What is being asked: Copy the lines of the material word for word, from the line containing "室／売店／トイレ／コインロッカー" through the line containing "Bloc locativ din str. IAZULUI, 74 oferă o", including both.
:: Records for this task
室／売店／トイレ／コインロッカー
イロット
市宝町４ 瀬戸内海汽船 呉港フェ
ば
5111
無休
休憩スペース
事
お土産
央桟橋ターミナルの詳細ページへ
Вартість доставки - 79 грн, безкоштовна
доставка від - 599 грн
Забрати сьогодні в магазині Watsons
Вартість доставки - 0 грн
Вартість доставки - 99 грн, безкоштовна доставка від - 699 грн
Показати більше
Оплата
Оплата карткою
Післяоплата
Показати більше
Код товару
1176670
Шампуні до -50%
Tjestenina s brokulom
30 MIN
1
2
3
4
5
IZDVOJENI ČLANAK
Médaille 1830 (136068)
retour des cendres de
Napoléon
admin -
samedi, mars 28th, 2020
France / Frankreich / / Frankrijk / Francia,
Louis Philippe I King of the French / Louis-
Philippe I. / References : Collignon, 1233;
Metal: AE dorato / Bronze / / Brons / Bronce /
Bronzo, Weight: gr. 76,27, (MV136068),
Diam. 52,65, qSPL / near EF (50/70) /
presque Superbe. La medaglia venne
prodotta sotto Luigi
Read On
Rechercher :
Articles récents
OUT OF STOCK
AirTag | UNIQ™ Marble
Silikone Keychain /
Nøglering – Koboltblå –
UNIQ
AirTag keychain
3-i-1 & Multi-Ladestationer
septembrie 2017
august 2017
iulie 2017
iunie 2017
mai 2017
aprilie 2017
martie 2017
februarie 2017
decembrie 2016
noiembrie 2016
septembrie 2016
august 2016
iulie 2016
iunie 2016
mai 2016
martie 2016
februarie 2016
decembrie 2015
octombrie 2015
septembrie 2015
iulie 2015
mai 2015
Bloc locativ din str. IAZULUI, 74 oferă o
::::
:: Records for this task
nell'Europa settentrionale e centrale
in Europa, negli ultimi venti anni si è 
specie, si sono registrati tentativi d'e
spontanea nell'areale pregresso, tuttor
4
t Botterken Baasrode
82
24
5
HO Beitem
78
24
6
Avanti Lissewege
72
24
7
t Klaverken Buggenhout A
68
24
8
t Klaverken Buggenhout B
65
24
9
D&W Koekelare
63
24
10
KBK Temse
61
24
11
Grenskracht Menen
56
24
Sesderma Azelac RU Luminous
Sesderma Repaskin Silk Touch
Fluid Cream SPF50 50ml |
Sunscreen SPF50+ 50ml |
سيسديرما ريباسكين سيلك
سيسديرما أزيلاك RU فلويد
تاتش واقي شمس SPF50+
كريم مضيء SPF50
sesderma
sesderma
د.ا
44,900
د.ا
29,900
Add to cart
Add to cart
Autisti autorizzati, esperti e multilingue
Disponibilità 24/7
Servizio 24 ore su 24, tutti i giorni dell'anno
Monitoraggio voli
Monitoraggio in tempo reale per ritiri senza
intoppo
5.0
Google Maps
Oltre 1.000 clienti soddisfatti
::::
Written answer:
室／売店／トイレ／コインロッカー
イロット
市宝町４ 瀬戸内海汽船 呉港フェ
ば
5111
無休
休憩スペース
事
お土産
央桟橋ターミナルの詳細ページへ
Вартість доставки - 79 грн, безкоштовна
доставка від - 599 грн
Забрати сьогодні в магазині Watsons
Вартість доставки - 0 грн
Вартість доставки - 99 грн, безкоштовна доставка від - 699 грн
Показати більше
Оплата
Оплата карткою
Післяоплата
Показати більше
Код товару
1176670
Шампуні до -50%
Tjestenina s brokulom
30 MIN
1
2
3
4
5
IZDVOJENI ČLANAK
Médaille 1830 (136068)
retour des cendres de
Napoléon
admin -
samedi, mars 28th, 2020
France / Frankreich / / Frankrijk / Francia,
Louis Philippe I King of the French / Louis-
Philippe I. / References : Collignon, 1233;
Metal: AE dorato / Bronze / / Brons / Bronce /
Bronzo, Weight: gr. 76,27, (MV136068),
Diam. 52,65, qSPL / near EF (50/70) /
presque Superbe. La medaglia venne
prodotta sotto Luigi
Read On
Rechercher :
Articles récents
OUT OF STOCK
AirTag | UNIQ™ Marble
Silikone Keychain /
Nøglering – Koboltblå –
UNIQ
AirTag keychain
3-i-1 & Multi-Ladestationer
septembrie 2017
august 2017
iulie 2017
iunie 2017
mai 2017
aprilie 2017
martie 2017
februarie 2017
decembrie 2016
noiembrie 2016
septembrie 2016
august 2016
iulie 2016
iunie 2016
mai 2016
martie 2016
februarie 2016
decembrie 2015
octombrie 2015
septembrie 2015
iulie 2015
mai 2015
Bloc locativ din str. IAZULUI, 74 oferă o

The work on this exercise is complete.